Glenmary Father Steve Pawelk, 50, just celebrated the 25th anniversary of his first profession with the Glenmary Home Missioners. He attended St. Timothy church and school in Maple Lake, where many family members still live and worship. During the summer before his sophomore year of college, he served six weeks in mission service with the Oblates of Mary Immaculate in St. Paul and three weeks in Guatemala with the Maryknoll Missioners. Both experiences motivated him to consider the life of a missioner. Soon after graduating from St. John’s University in Collegeville, he  volunteered with Glenmary. He served 10 years as the Glenmary vocation director and is currently on sabbatical at the Institute for Continuing Theological Education at the North American College in Rome.

How did you become interested in missionary work?

Father Steve Pawelk

I credit the Benedictine Sisters from St. Joseph, who taught me in grade school for my first six years. Volunteering and serving others was always part of my upbringing. Also, I kept thinking of places where the Catholic faith was not strong and where there were people living in poverty.

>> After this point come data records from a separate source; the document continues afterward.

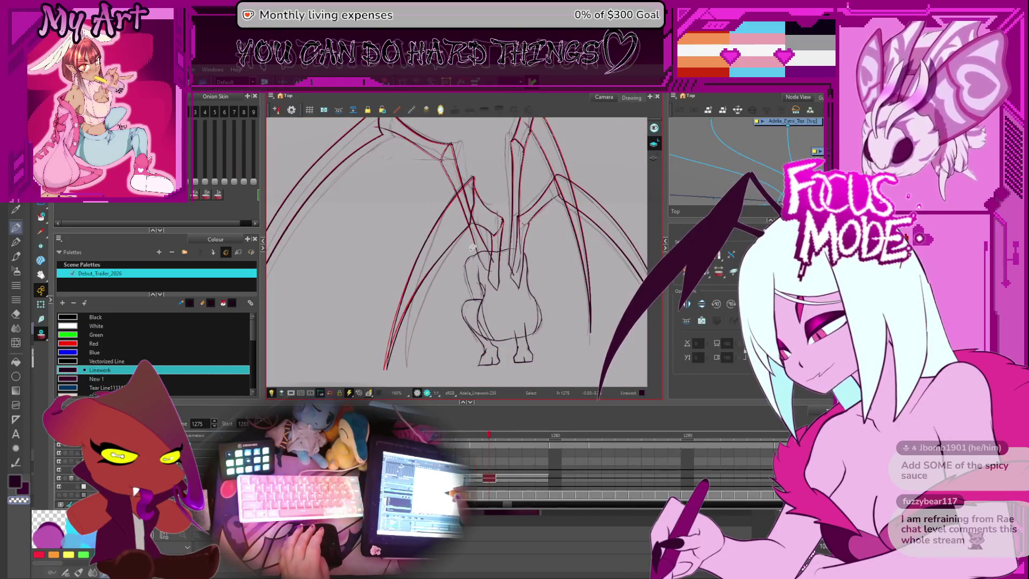
pyautogui.press('comma')
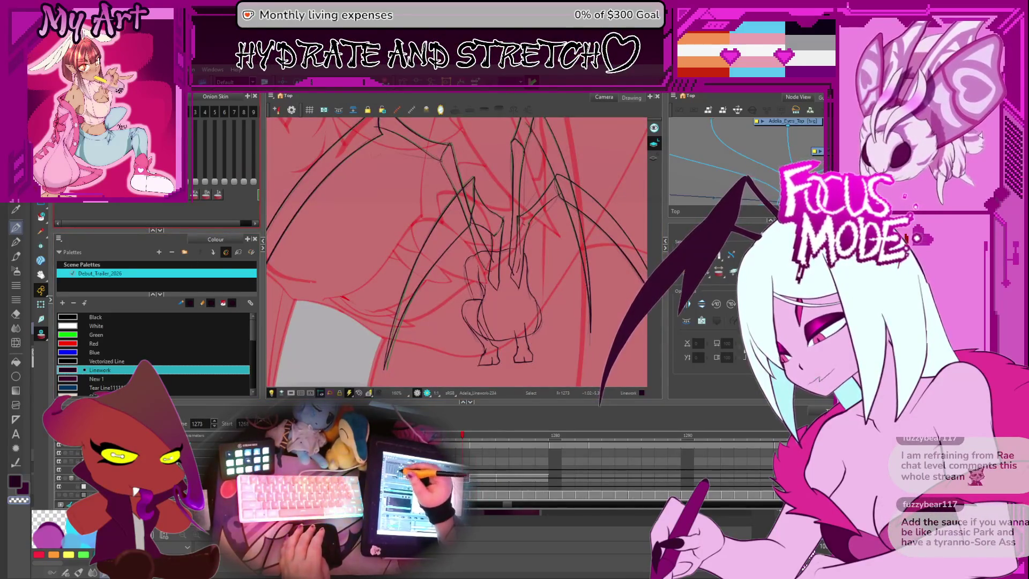
pyautogui.press('period')
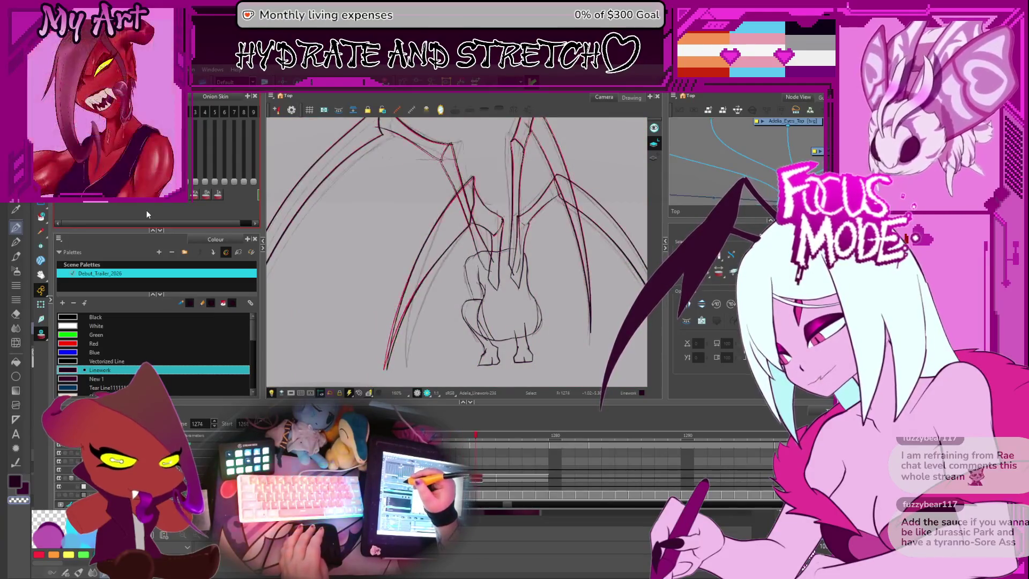
# Step: Flip through frames 1272–1275, then turn on Onion Skin in the Camera view toolbar
pyautogui.press('comma')
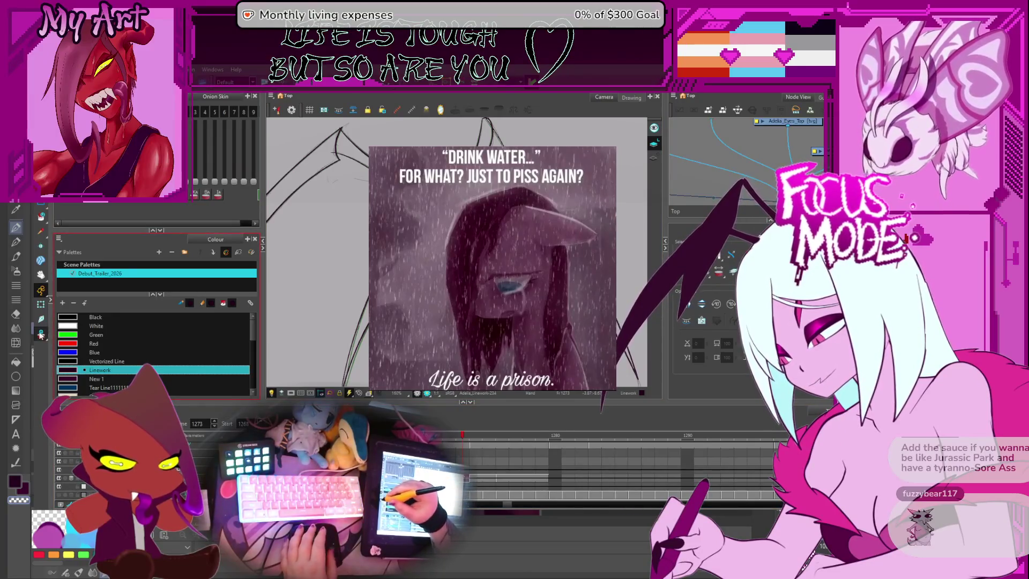
pyautogui.press('comma')
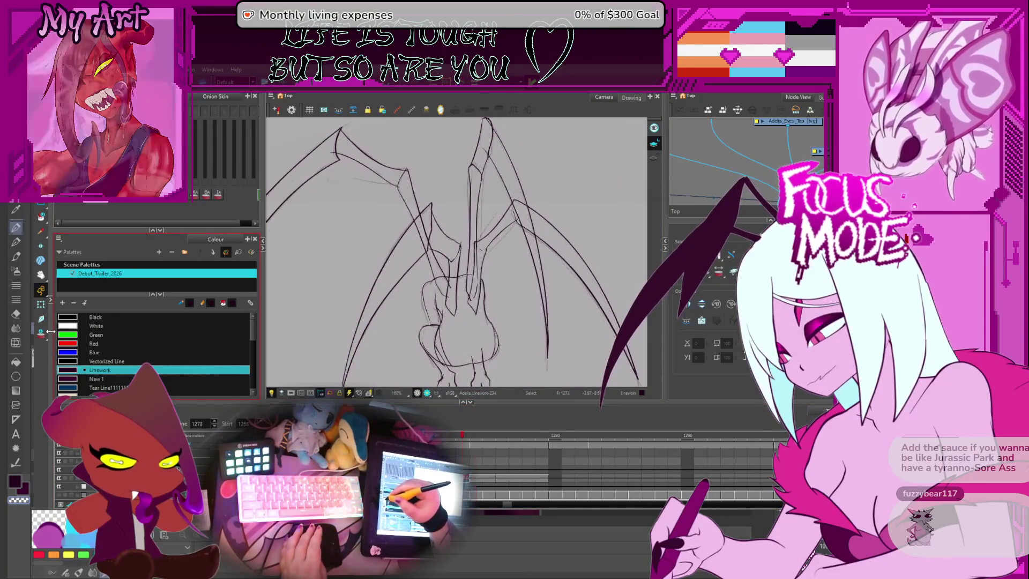
pyautogui.press('period')
pyautogui.press('period')
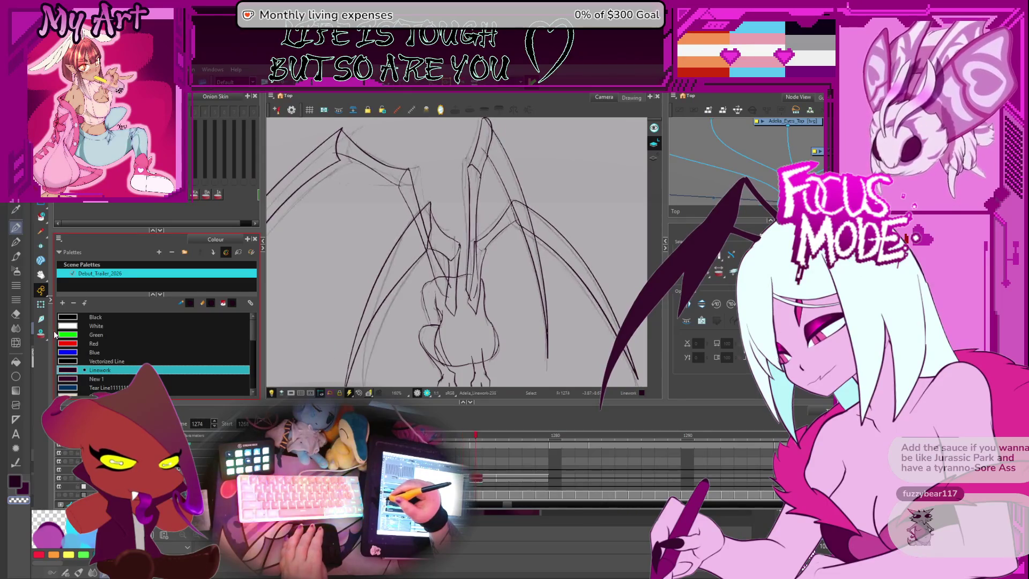
pyautogui.press('comma')
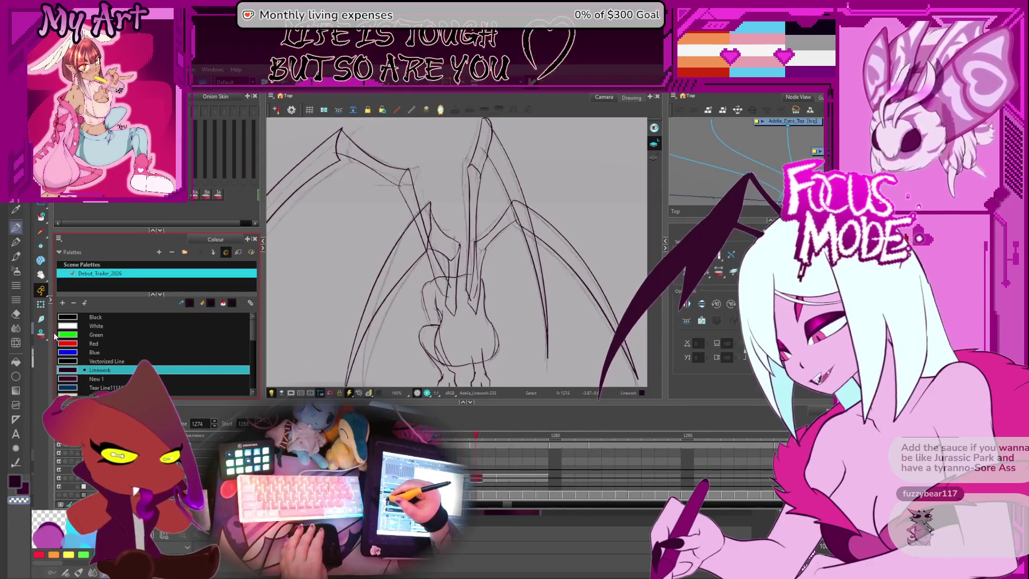
pyautogui.click(41, 332)
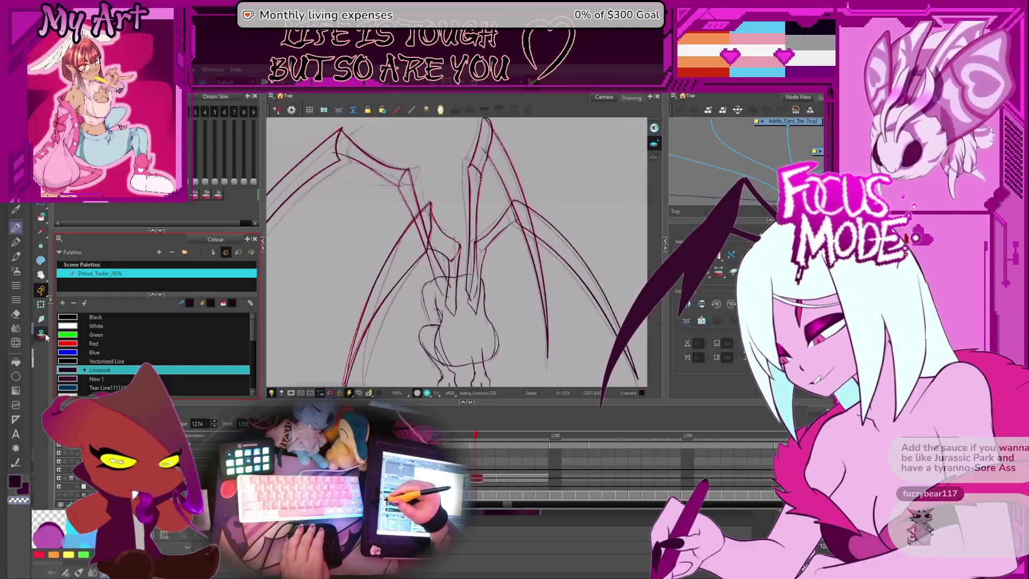
pyautogui.click(507, 438)
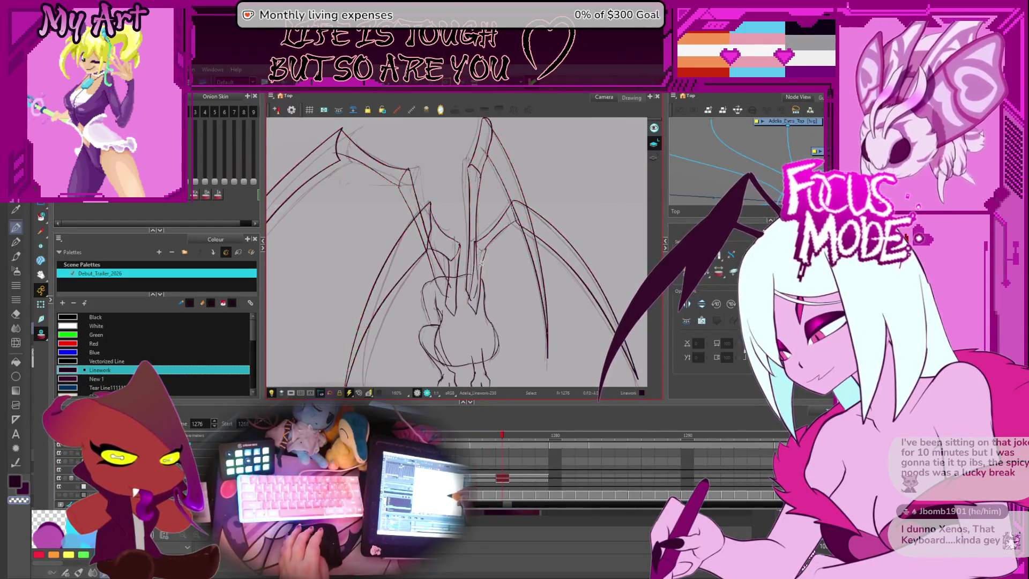
# Step: On frame 1275, zoom to 320% on the upper leg joints and select one inner-leg stroke
pyautogui.moveTo(378, 252); pyautogui.dragTo(423, 284)
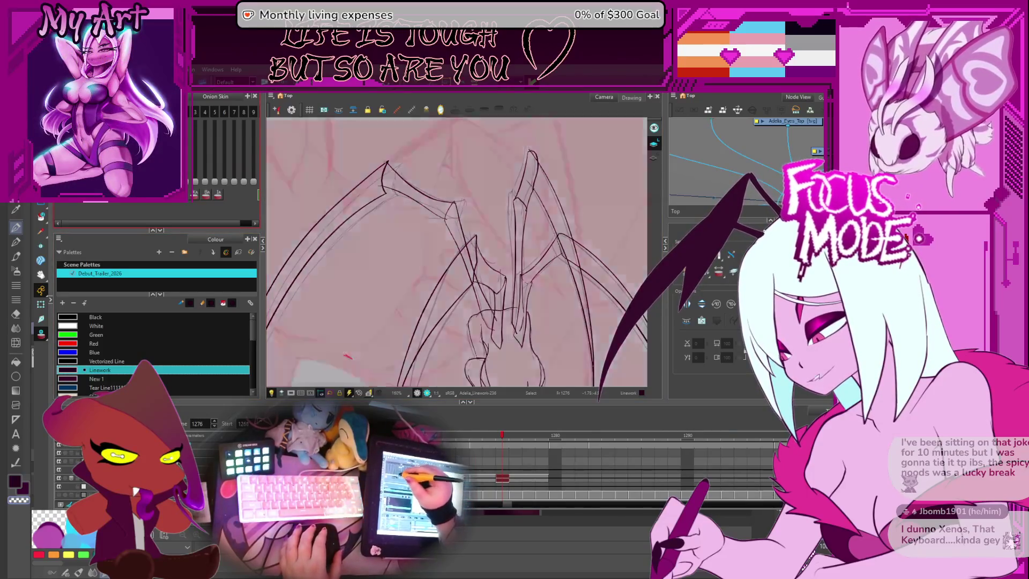
pyautogui.moveTo(474, 245); pyautogui.dragTo(440, 216)
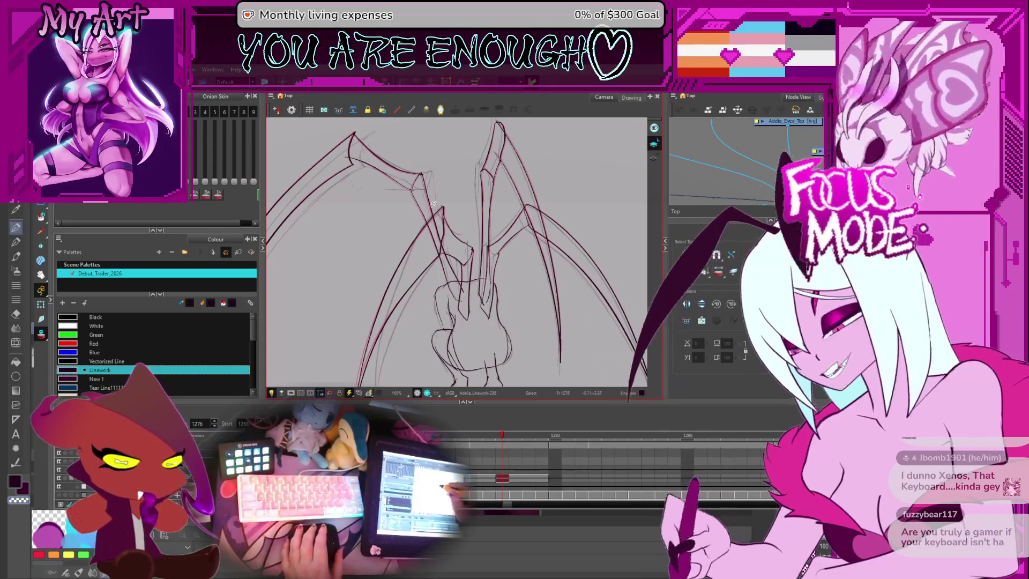
pyautogui.press('comma')
pyautogui.press('comma')
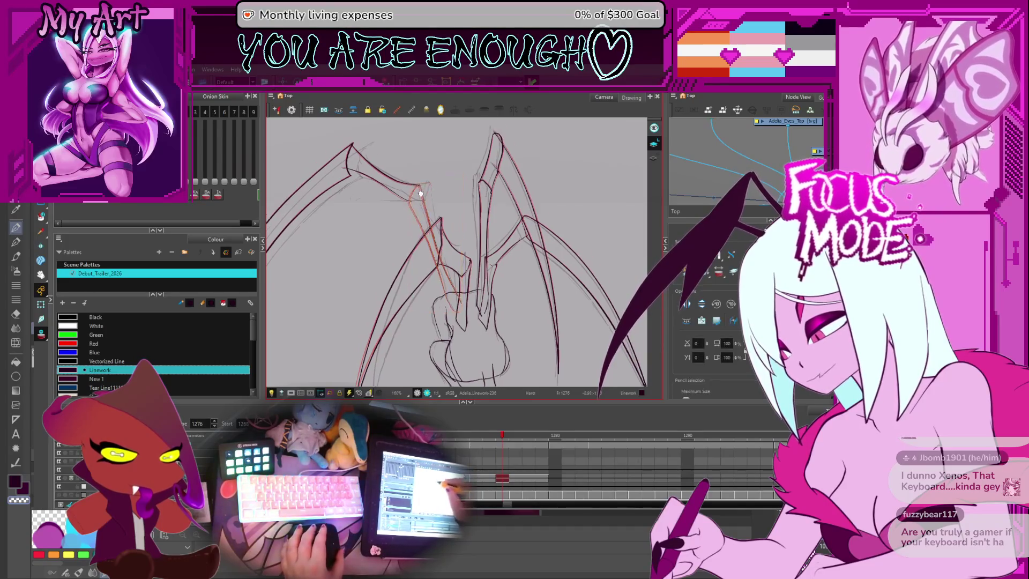
pyautogui.scroll(3, 431, 199)
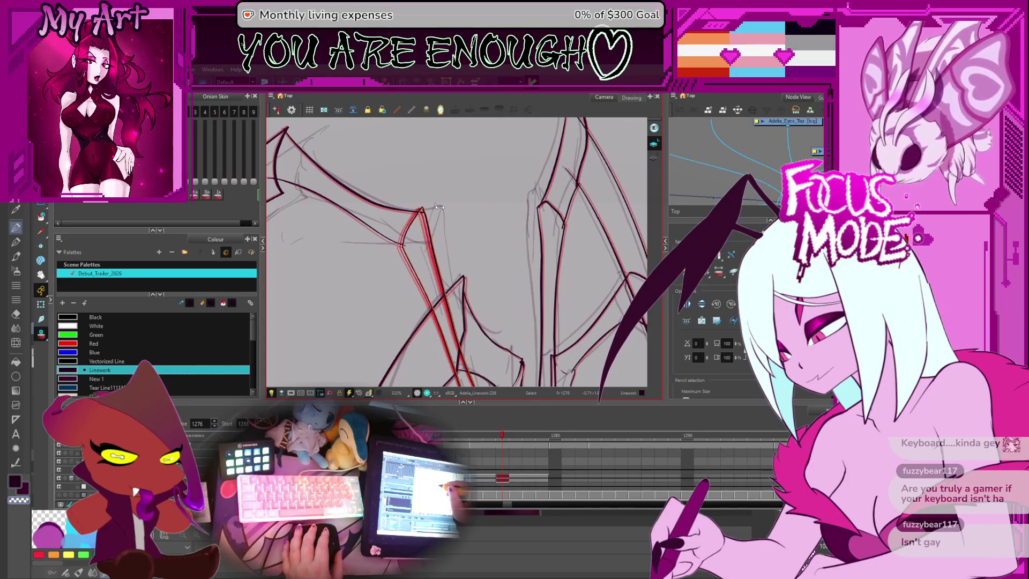
pyautogui.moveTo(469, 366); pyautogui.dragTo(450, 259)
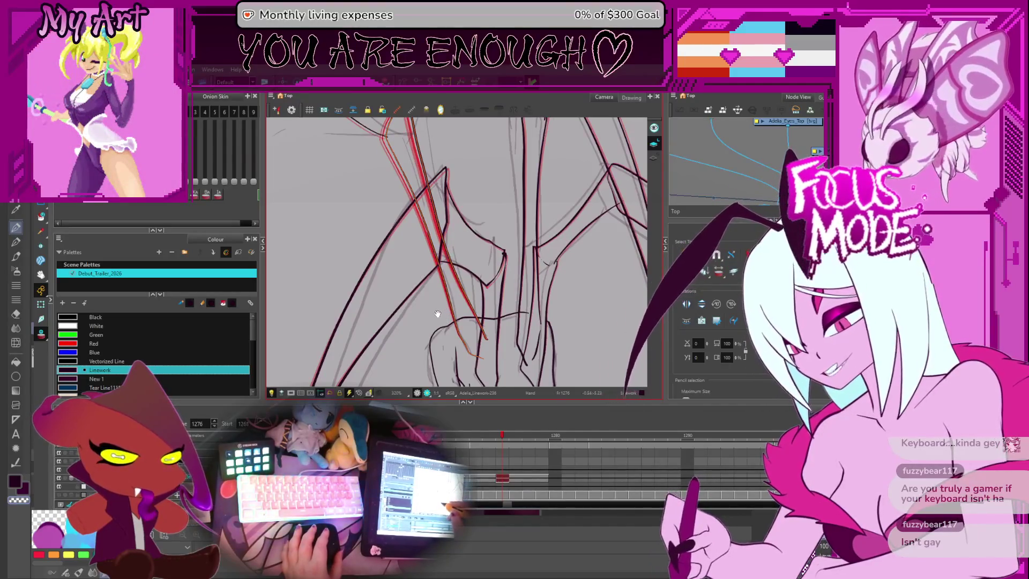
pyautogui.click(433, 330)
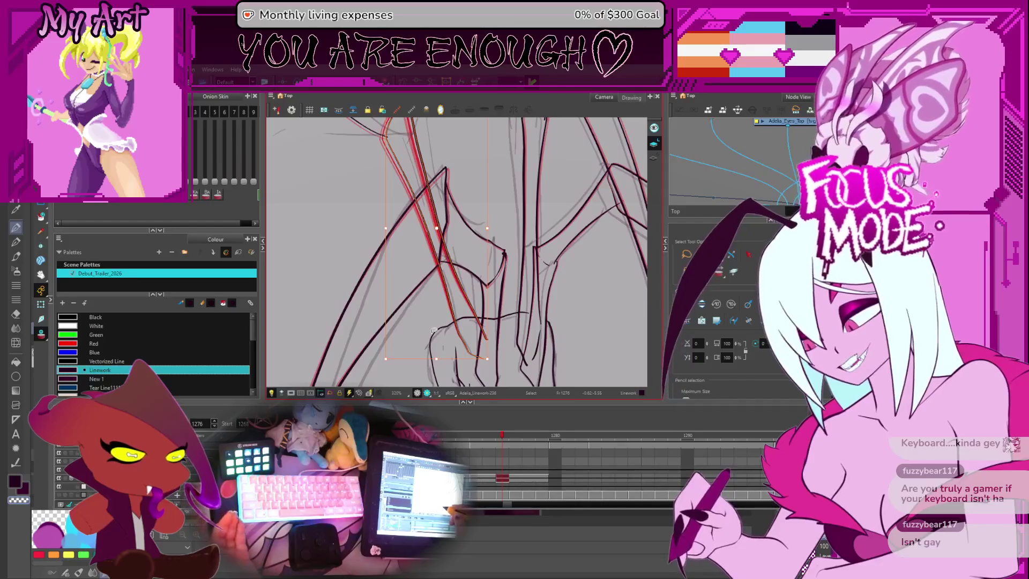
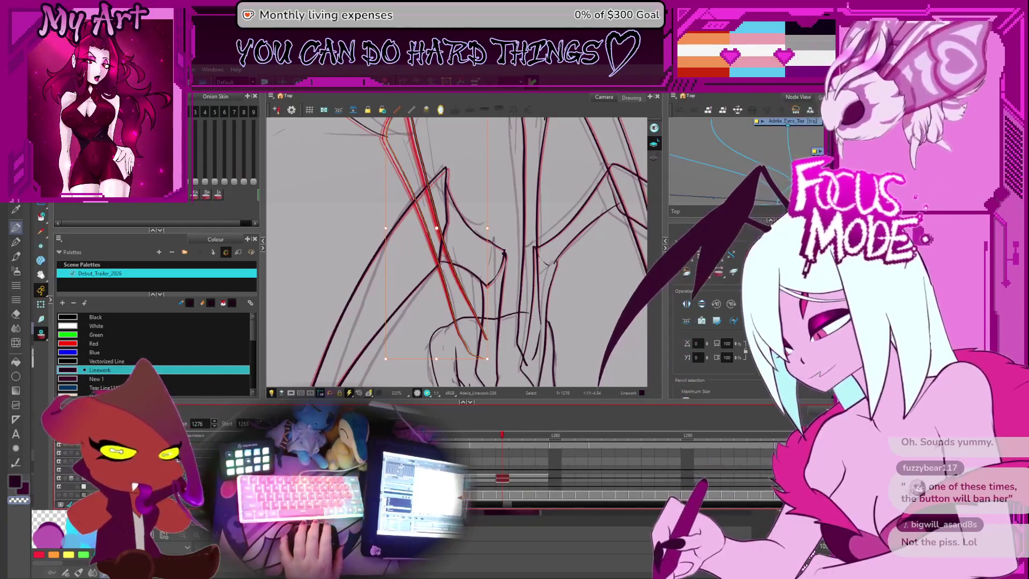
# Step: Bring the upper wing strokes into view, nudge them into place and deselect them
pyautogui.press('2')
pyautogui.scroll(3, 362, 183)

How was your service connected to you faith? What did it teach you about faith?

I was blessed during my 10th-grade year to have a very deep spiritual experience. The result is, the Bible became part of my regular life, so much so that, by the beginning of my senior year, I was reading it every day. Matthew 25 always stayed with me as what we need to do, as well as Matthew 28:16. The Acts of the Apostles also inspired me to journey out and spread the Good News to others. When I did simple volunteer work at the Catholic church during my senior year of high school or the numerous volunteer services during college, I always felt I was trying to do what Jesus would do. As I entered more deeply into the missionary spirit of helping those most in need, my faith grew with a sense of joy and happiness.

Talk about one memorable story from your life as a missionary.

Two stories I enjoy telling are about the oldest person I baptized and a family who joined the church.

The oldest person I baptized was 98 years old. Her daughter-in-law was Catholic but not married in the church for a variety of reasons. When she came down with cancer, I helped reconcile her back to the church. Later, the son on his death bed asked to be baptized Catholic and was thus buried from the church. This left his mother alone, since he was an only child. I visited her once a week. One day, I asked her why she was never baptized. Her response was, “You see my neighbor over there,” pointing to the next farmhouse over, “Their dog chases and sometimes kills my chickens. How can I be baptized since I do not love them because they don’t control their dog?” She was baptized and attended Mass two weeks before she died. This was in southern Georgia.

The other story takes place in Mississippi where I was pastor for six years. Every year, I placed a large ad in the local paper, inviting people to come to the inquiry portion of the RCIA. The advertisement was titled, “Curious about Catholics: A six-week session where all questions are welcomed.” Leonard and his family responded. In time, many of them were received into the Catholic Church. Today, Leonard has completed a master’s degree in pastoral theology and is the administrator of the parish.

What was the most important lesson you learned from your experience?

One lesson I have learned is do your best and God will do the rest. Jesus’ love for folks who are poor, who are sinners, who are lost or lonely is far greater than mine. He is there first and working very hard to bring everyone into his loving flock. Millions of people are in need of his love. Yet, all I have to do is love God and love my neighbor. If I do one loving act a day, God will multiply it 10 times to build his kingdom.

What would you like others to know about being a missionary?

The last three popes have reminded us that the church is missionary by nature and that all the baptized are called to mission. Some of us dedicate our entire life to going to places where the faith is weak or not evident and where there is a lack of resources, both materially and spiritually. We can all be missionaries. Going out to all the world includes your own neighborhood.